─── SOURCE DATA

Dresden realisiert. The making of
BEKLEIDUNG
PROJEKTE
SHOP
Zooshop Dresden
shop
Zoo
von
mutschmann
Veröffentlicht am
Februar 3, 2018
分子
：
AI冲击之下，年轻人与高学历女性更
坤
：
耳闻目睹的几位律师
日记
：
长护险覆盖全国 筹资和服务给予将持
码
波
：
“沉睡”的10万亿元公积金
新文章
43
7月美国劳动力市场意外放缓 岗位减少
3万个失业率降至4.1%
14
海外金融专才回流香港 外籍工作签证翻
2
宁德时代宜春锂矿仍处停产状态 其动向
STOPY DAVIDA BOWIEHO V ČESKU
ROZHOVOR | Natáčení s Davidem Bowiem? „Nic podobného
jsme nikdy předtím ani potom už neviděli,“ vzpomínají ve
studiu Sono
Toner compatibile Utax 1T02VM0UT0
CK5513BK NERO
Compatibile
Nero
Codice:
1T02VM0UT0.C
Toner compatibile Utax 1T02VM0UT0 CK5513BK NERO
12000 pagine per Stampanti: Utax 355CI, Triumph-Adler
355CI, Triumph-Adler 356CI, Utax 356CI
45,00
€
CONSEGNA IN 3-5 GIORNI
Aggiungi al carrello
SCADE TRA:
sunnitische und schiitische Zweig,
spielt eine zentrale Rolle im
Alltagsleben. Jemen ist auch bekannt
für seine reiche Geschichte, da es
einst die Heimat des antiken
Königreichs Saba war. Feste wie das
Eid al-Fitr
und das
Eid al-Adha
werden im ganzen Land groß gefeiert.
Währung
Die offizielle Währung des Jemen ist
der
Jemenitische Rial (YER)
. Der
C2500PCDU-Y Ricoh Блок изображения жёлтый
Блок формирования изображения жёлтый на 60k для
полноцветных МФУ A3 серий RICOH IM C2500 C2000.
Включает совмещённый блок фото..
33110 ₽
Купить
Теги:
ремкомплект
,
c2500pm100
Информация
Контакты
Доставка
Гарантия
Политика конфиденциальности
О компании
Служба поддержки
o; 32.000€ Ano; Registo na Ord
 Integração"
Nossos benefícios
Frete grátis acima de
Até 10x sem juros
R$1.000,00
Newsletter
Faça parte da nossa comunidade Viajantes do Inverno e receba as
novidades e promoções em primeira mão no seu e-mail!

──────

▶ [TASK PROMPT]
What lines in the records above include the string "Dresden"? Copy each one.

▶ [PROBLEM SOLUTION]
Dresden realisiert. The making of
Zooshop Dresden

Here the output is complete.